Before Robert Borkenstein invented the breathalyzer, police officers used their own subjective measures of drunkenness to determine whether someone was too inebriated to drive. Examples of these measures included “a flushed face, slurred speech and bloodshot eyes.” While these assessments—now known as sobriety tests—may sometimes have been enough to accurately identify drunk drivers, it was not always enough to convict them. In the absence of hard scientific evidence, defense lawyers would argue that the bloodshot eyes were caused by allergies or that a driver’s stumbling was a result of working long hours.
Inspired by his own interest in photography and work with the Indiana state police, Borkenstein “utilized chemical oxidation and photometry to determine alcohol concentration in a person’s breath.” His first iteration of the breathalyzer involved “two photo cells, two filters, a device for collecting the breath sample and about six wires.” This early device worked by measuring the proportion of alcohol in exhaled air, which was also a reflection of blood alcohol concentration.

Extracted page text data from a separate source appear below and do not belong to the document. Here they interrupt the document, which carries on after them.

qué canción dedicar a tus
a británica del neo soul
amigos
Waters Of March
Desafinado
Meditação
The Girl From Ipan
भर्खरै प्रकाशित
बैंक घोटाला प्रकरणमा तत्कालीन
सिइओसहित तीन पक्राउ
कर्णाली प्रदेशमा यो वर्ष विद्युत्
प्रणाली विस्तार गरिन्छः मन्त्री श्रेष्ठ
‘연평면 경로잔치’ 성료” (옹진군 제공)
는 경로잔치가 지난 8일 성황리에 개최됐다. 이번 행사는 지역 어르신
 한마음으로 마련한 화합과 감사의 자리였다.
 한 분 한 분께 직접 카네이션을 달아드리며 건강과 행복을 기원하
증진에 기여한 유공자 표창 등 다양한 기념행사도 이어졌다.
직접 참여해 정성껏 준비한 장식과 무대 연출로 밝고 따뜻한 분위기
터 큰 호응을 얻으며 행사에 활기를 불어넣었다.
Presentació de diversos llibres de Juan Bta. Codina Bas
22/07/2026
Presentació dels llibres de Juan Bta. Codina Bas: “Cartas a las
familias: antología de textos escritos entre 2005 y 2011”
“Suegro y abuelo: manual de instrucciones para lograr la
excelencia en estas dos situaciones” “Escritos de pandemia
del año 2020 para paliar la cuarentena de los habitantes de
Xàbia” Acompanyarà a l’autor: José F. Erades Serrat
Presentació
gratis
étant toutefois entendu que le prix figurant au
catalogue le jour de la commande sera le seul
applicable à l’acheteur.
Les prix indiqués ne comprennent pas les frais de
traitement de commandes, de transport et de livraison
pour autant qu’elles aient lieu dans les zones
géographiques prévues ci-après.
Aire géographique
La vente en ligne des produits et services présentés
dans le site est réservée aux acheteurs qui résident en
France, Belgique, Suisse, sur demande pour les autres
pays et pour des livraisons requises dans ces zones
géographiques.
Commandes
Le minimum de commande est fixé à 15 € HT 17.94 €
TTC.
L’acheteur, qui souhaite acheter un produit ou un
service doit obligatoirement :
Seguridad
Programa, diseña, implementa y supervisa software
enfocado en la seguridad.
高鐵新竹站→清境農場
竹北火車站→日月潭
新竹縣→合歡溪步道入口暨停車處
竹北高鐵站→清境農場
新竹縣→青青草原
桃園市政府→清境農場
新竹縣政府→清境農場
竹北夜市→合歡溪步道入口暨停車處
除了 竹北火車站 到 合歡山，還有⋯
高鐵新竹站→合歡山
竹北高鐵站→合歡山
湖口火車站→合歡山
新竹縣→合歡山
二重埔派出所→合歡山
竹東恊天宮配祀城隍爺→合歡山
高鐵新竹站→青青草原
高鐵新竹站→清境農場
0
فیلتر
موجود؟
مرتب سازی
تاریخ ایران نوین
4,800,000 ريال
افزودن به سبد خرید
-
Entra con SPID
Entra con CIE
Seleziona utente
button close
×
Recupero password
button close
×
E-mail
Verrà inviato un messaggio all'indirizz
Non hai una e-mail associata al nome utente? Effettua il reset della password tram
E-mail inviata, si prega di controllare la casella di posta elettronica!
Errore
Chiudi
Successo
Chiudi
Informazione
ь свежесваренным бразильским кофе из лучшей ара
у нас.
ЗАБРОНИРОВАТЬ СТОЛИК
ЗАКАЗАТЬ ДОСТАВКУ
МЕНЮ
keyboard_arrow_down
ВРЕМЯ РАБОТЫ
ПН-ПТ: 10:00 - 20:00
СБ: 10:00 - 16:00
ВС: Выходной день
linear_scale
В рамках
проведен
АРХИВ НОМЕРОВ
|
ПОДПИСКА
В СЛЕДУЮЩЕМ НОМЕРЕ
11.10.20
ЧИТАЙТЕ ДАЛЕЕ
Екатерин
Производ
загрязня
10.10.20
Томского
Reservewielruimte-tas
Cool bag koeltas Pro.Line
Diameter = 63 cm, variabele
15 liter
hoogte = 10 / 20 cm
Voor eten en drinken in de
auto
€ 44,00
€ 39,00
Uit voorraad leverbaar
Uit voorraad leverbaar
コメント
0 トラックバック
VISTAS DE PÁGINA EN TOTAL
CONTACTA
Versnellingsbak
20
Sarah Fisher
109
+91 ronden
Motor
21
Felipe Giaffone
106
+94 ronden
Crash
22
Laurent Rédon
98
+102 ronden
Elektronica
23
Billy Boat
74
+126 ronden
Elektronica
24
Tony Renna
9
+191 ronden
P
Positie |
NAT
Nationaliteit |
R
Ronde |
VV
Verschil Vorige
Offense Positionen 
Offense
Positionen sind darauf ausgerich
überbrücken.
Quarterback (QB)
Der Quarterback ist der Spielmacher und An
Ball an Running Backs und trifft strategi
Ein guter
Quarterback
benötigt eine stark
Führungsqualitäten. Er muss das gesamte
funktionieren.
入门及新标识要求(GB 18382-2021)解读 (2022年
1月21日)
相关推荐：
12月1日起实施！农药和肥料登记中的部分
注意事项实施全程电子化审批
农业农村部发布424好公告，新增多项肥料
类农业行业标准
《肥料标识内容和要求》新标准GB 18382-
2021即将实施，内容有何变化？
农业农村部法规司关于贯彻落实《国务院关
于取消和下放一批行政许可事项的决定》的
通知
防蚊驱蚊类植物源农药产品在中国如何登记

Over the years, Borkenstein’s invention was refined with the help of advanced technology into a more precise, modern instrument. That first breathalyzer, however, was revolutionary because it offered a way to quantify intoxication and better enforce laws against drunk driving. It also allowed law enforcement to set specific standards for drunkenness. According to the New York Times, that standard was 0.10 (or 0.1 g of alcohol per 100 ml of blood) for many years, but in recent years, it has decreased to 0.08 in many states.
As a result of his pioneering work, Borkenstein was honored by the National Safety Council in 1988 and named into the Safety and Health Hall of Fame International. He remained an advocate for abstinence before driving up until his death in 2002 at the age of 89. Thanks to Brokenstein’s advocacy and revolutionary invention, the breathalyzer will continue to improve quality of life for many by controlling the use and abuse of alcohol.